If you haven’t seen the viral (and controversial) Instagram video, I’ll inform you: a group of spring breakers used the teeth of a beached shark to open a can of beer. I know, pretty disgusting and cruel … I want to fight them.

 

Jumping in shark tanks is apparently a stunt trend

Speaking of sharks, there was an incident of someone jumping into (or being pushed into) a shark tank. With sharks. That were alive. In the words of Ronald Weasley, “How thick could you get?”

 

Using loans for spring break

Apparently, a group of students decided to use their student loans to pay for their spring break. Honestly, this wasn’t a terrible idea — short sighted, but resourceful. I just hope they won’t be surprised when they get a call from Sallie Mae.

 

Knock someone out

In Port Aransas, Texas, a large group of spring breakers decided to get drunk and fight each other.

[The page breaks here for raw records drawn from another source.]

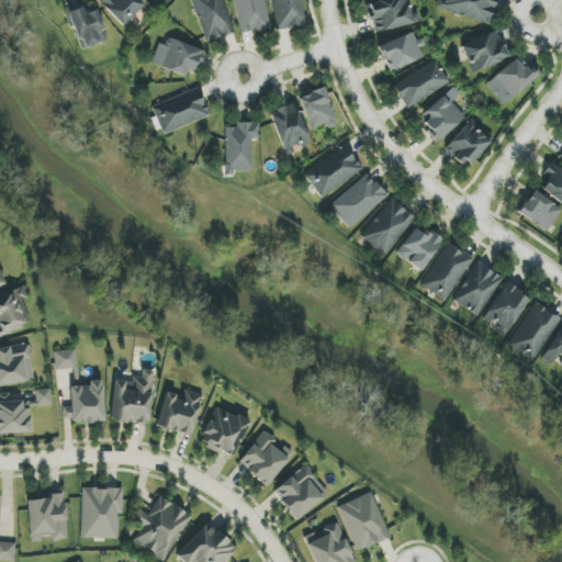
[(97,0),(122,26),(144,6),(138,0),(97,0)]
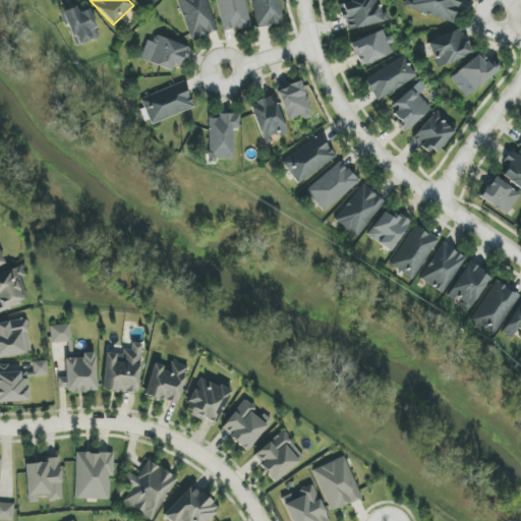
[(176,0),(191,40),(218,31),(206,0),(176,0)]
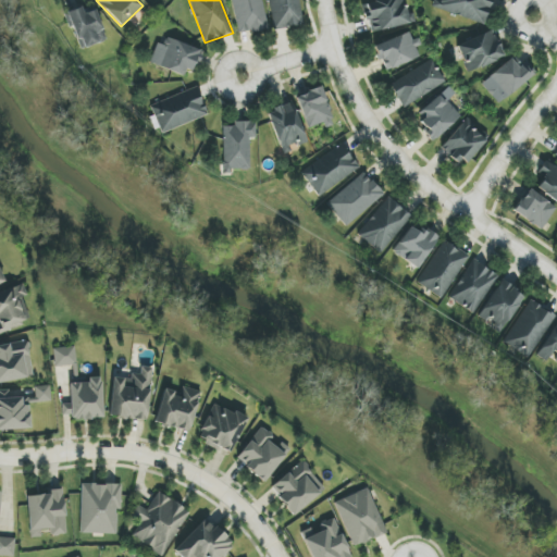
[(231,0),(239,35),(269,28),(261,0),(231,0)]
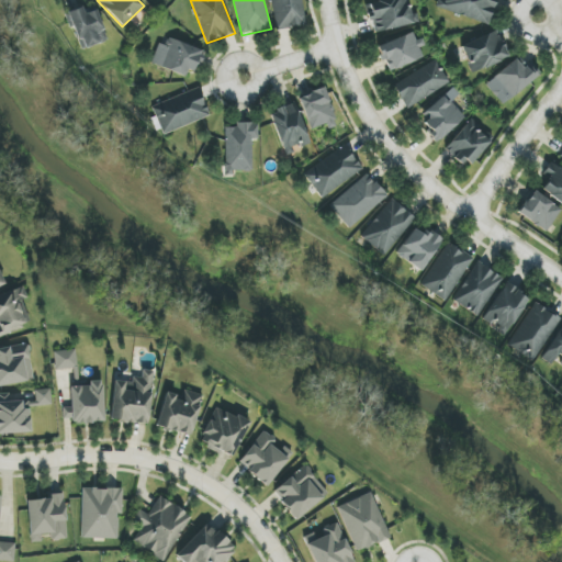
[(271,0),(274,30),(304,26),(302,0),(271,0)]
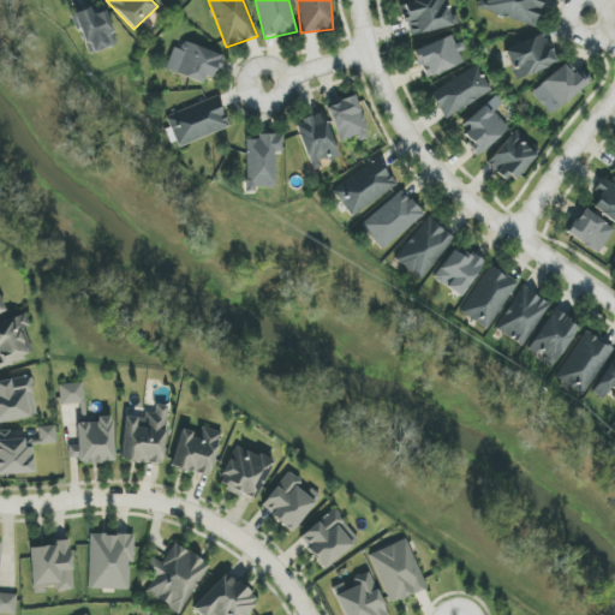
[(408,36),(454,27),(448,0),(419,0),(401,4),(408,36)]
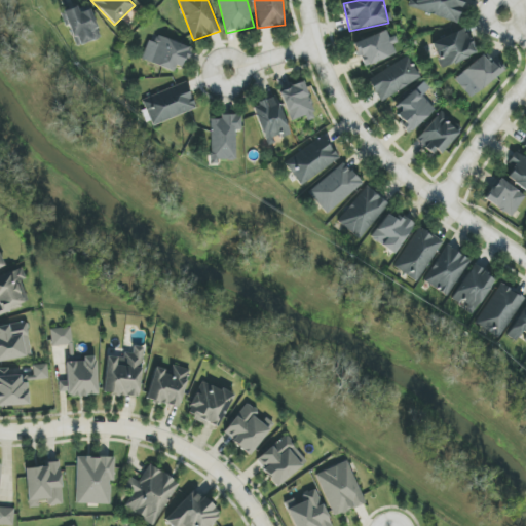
[(464,0),(415,0),(413,8),(457,23),(464,0)]
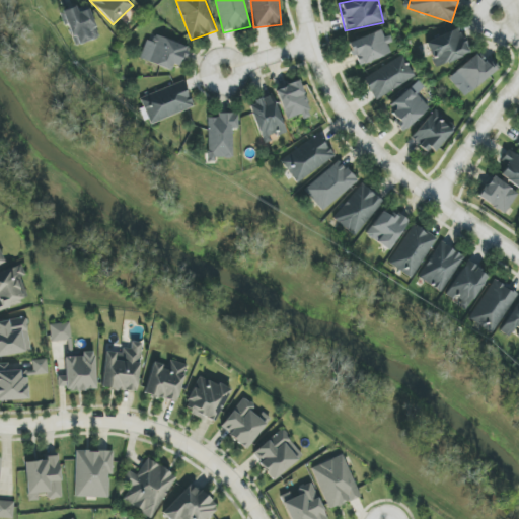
[(62,12),(75,47),(99,36),(86,3),(62,12)]
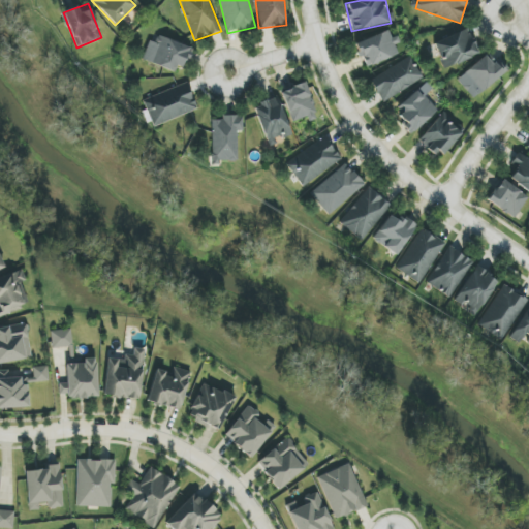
[(444,68),(478,55),(468,29),(434,42),(444,68)]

It got so bad the local police had to come out in droves to restore order. Hopefully no one suffered from any bruises or (spring) broken bones. I’ll see myself out.

 

Some moron kid gets arrested

A 19-year-old University of Alabama student got to enjoy his spring break in jail. He was pulled over by police for speeding, then arrested for having seven 30-packs of beer and marijuana in the center console … On top of that, he had a fake license saying he was 24. He just might get a whupping when he gets home.